European Journal of Cancer
- Discipline: Oncology
- Language: English
- Edited by: Alexander M. M. Eggermont

Publication details
- Former names: European Journal of Cancer and Clinical Oncology
- History: 1965-present
- Publisher: Elsevier
- Frequency: 18/year
- Impact factor: 10.002 (2021)

Standard abbreviations
- ISO 4: Eur. J. Cancer

Indexing
- CODEN: EJCAEL
- ISSN: 0959-8049 (print) 1879-0852 (web)
- LCCN: unk82014539
- OCLC no.: 21363349

Links
- Journal homepage; Journal page at publisher's website;

= European Journal of Cancer =

The European Journal of Cancer (abbreviated as EJC or Eur. J. Cancer) is a peer-reviewed medical journal devoted to cancer research on experimental oncology, clinical oncology (medical, paediatric, radiation, surgical), and on cancer epidemiology and prevention. It is the official journal of the European Organisation for Research and Treatment of Cancer (EORTC) and the European Society of Breast Cancer Specialists (EUSOMA).
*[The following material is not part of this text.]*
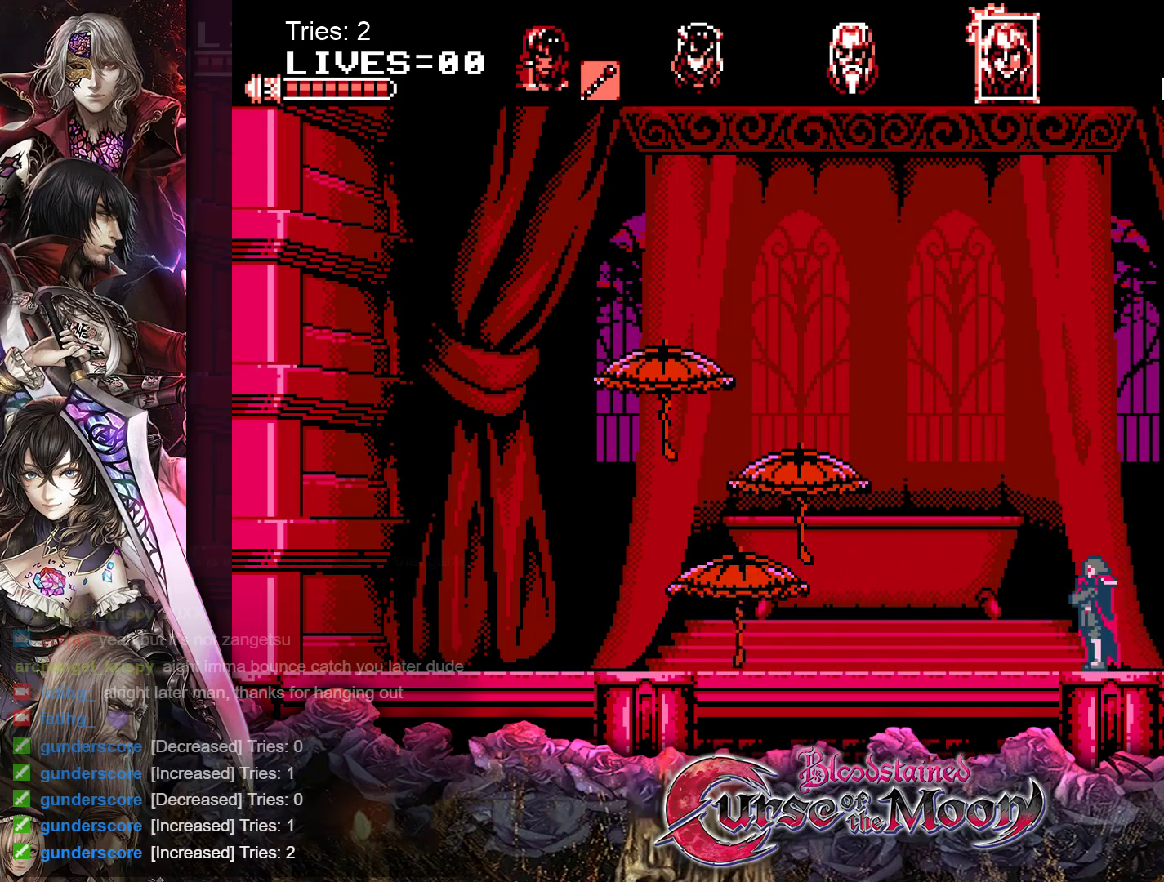
{"buttons": ["B", "DPAD_LEFT"], "events": [[483, "B", "down"]]}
The editor-in-chief is Alexander M. M. Eggermont.

In Clarivate's 2021 Journal Citation Reports indexed by Web of Science, the European Journal of Cancer received an impact factor of 10.002, ranking it 21st journal out of 220 journals in the category cancer research and 26th journal out of 369 journals in the category oncology in the Scimago Journal Ranking.